Michael fue educado en la más estricta práctica humanista (que el padre pudo admirar en sus viajes como soldado en Italia), al punto, incluso de tener el extraño honor de ser el único francés de su época que no fue francófono de nacimiento, ya que su lengua mater fue el latín.
El niño Montaigne sin embargo, desde muy joven y muy a pesar de su progenitor, rechazó los dictámenes académicos a los que otorgó, una relativa importancia, llegando a ser muy crítico con la creencia de que para conseguir la sabiduría, era Conditio sine qua non pasar interminables horas delante de libros inteligibles memorizando fechas y datos, Michael, más bien, creía todo lo contrario.
Era frecuente verle entre campesinos y labriegos, y cómo eran capaces de entender mucho mejor y sin haber estado nunca cerca de un libro las verdaderas preguntas fundamentales del sentido de la vida.

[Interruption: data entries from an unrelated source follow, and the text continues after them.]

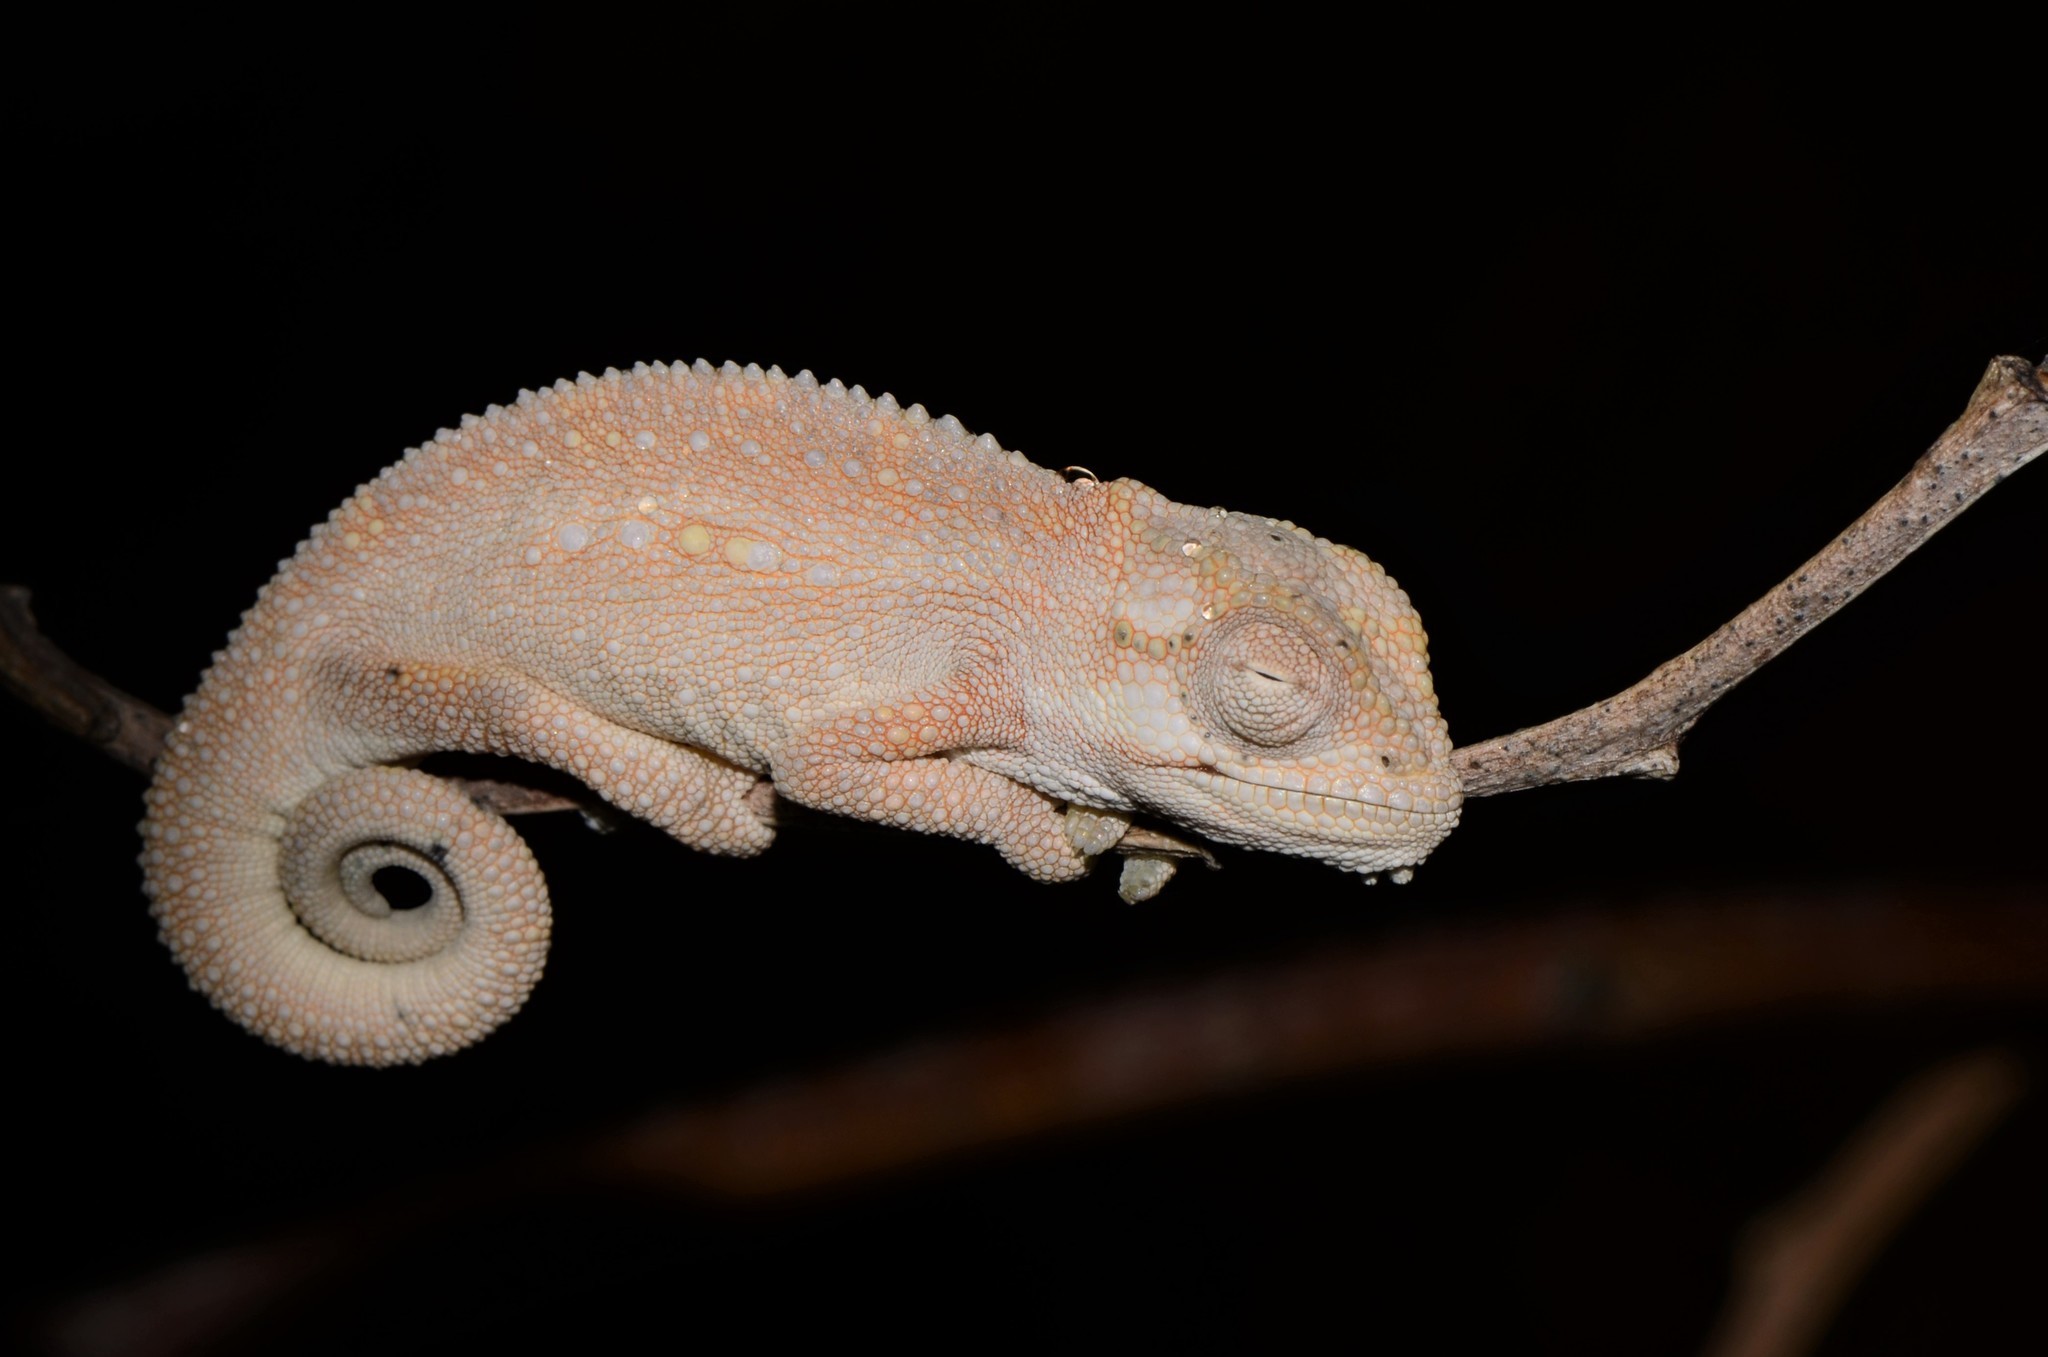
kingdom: Animalia
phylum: Chordata
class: Squamata
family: Chamaeleonidae
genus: Bradypodion
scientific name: Bradypodion pumilum
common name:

Y es quizás en esta prematura clarividencia en la búsqueda existencial de hacerse las preguntas correctas, unida a un carácter de tendencia reflexiva, lo que le apartó gradualmente de la vida de los demás para ocuparse de la libertad propia.
No le fue fácil conseguir escapar a sus obligaciones, a un Montaigne que en la esfera pública no gozó nunca de un prestigio o reputación acorde a su estirpe y refinada educación, a pesar de que llegó a ser alcalde de Burdeos durante un tiempo.
Pero es que para Michael, el esfuerzo que suponía gestionar la política de la Francia del siglo XVI sumergida en la decadencia de los conflictos de un otrora luminoso humanismo, desquebrajada entre los hugonotes (protestantes) y los liguistas (católicos) , le agotaba de pena y tedio.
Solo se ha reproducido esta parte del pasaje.